Twilight, the light diffused over the sky from sunset to darkness and from darkness to sunrise. Twilight occurs when upper portions of the atmosphere are in full sunlight, while for an observer on the earth's surface the sun is below the horizon. Twilight is produced by sunlight that is scattered by airborne dust particles and by the air itself. The twilight-producing atmosphere extends up to about 50 miles (80 km). Above that altitude, there is too little dust and air to scatter the sunlight and provide indirect illumination to the earth below.

There are several limits between twilight and night, each limit indicating a different stage of darkness. The limit of civil twilight occurs when the sun is 6 below the horizon; the limit of nautical twilight occurs when the sun is 12 below the horizon; and the limit of astronomical twilight occurs when the sun is 18 below the horizon. At the limit of civil twilight, some artificial illumination is needed for most kinds of outdoor activities. At the limit of nautical twilight, the horizon at sea becomes indistinct, and a marine sextant can no longer be used. At the limit of astronomical twilight, there is no solar illumination at all.

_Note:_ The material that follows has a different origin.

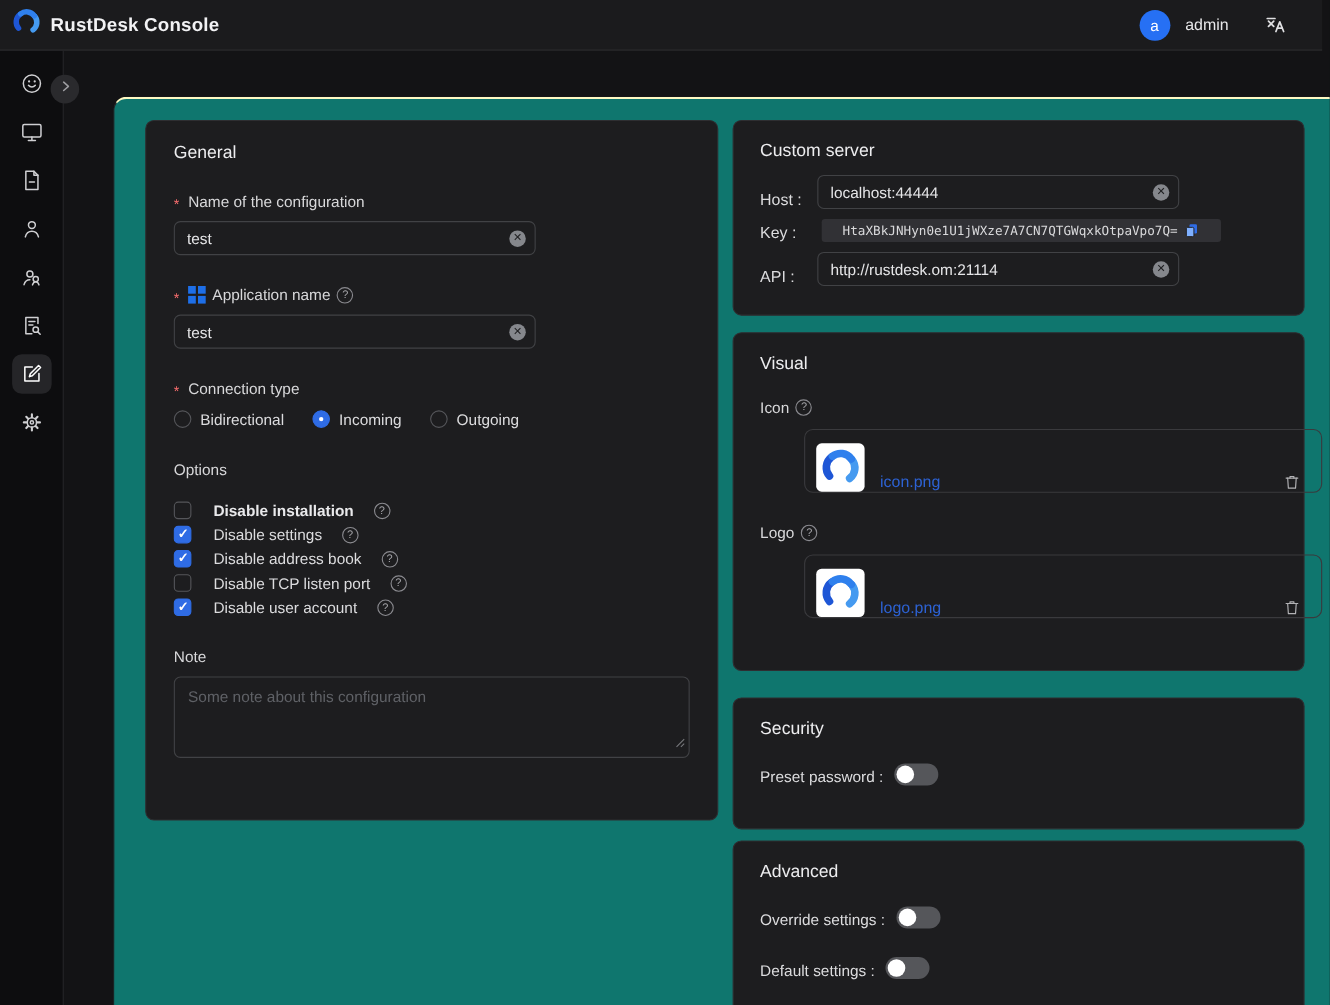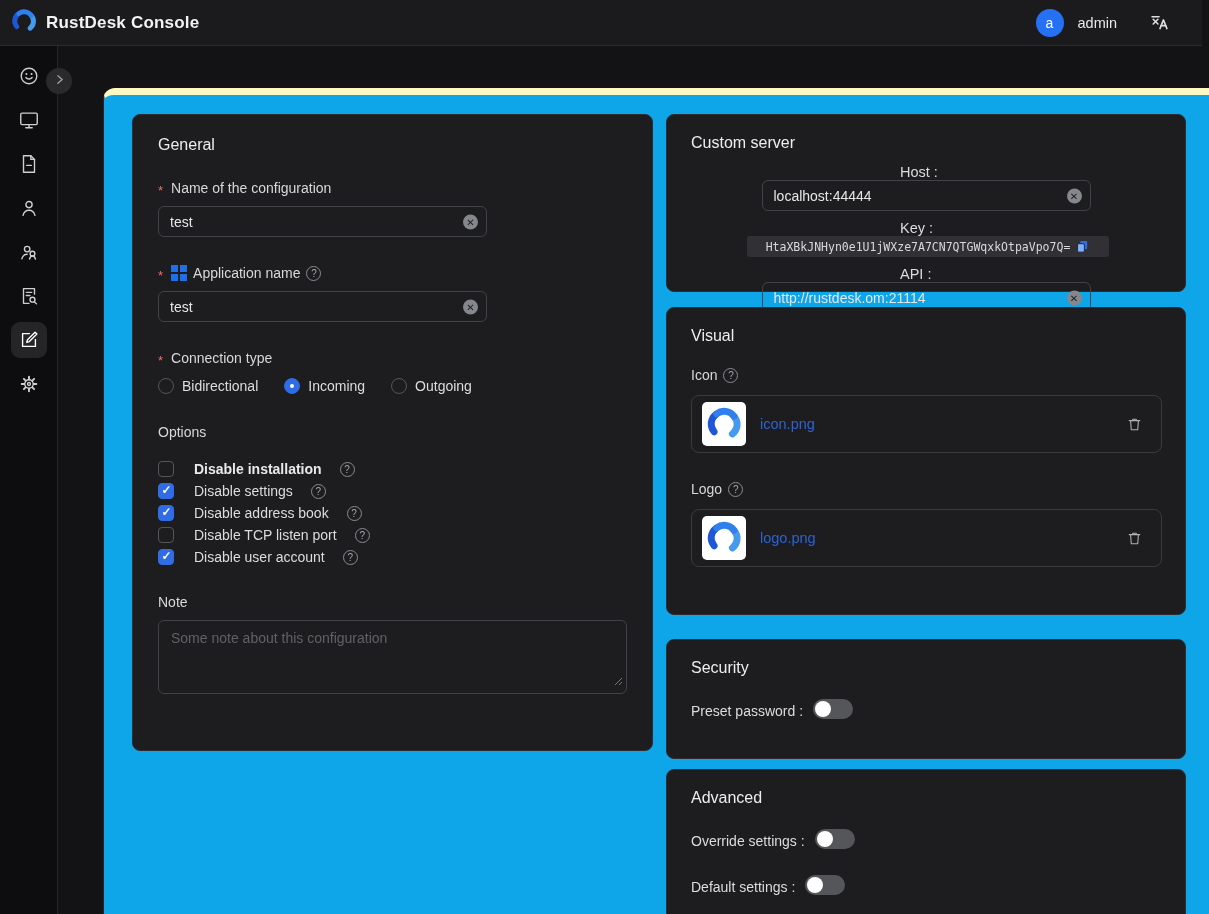"General" .panel { background: #0ea5e9 -> #0f766e; border-top: 7px solid #fef9c3 -> 2px solid #fef9c3 }
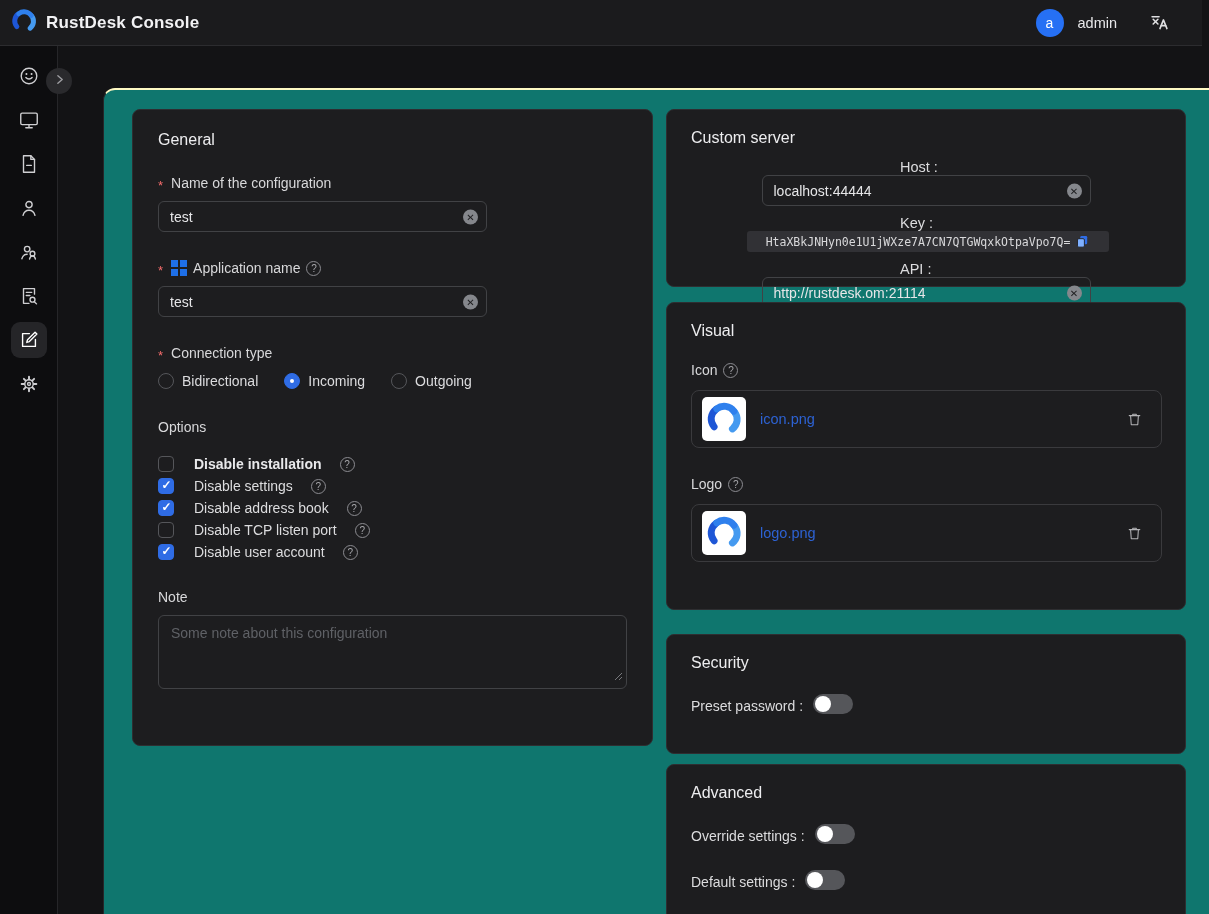"Host :" .srv-row { align-items: center -> flex-end; flex-direction: column -> none }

The duration of twilight varies with latitude and with the season because it depends on the sun's angle of motion across the horizon at sunset and sunrise. The shortest twilight, 1 hour and 10 minutes (astronomical twilight), occurs at the Equator, where the sun rises and sets at right angles to the horizon throughout the year. The longest twilight occurs at the poles; it lasts for about six weeks before the annual sunrise and after the annual sunset.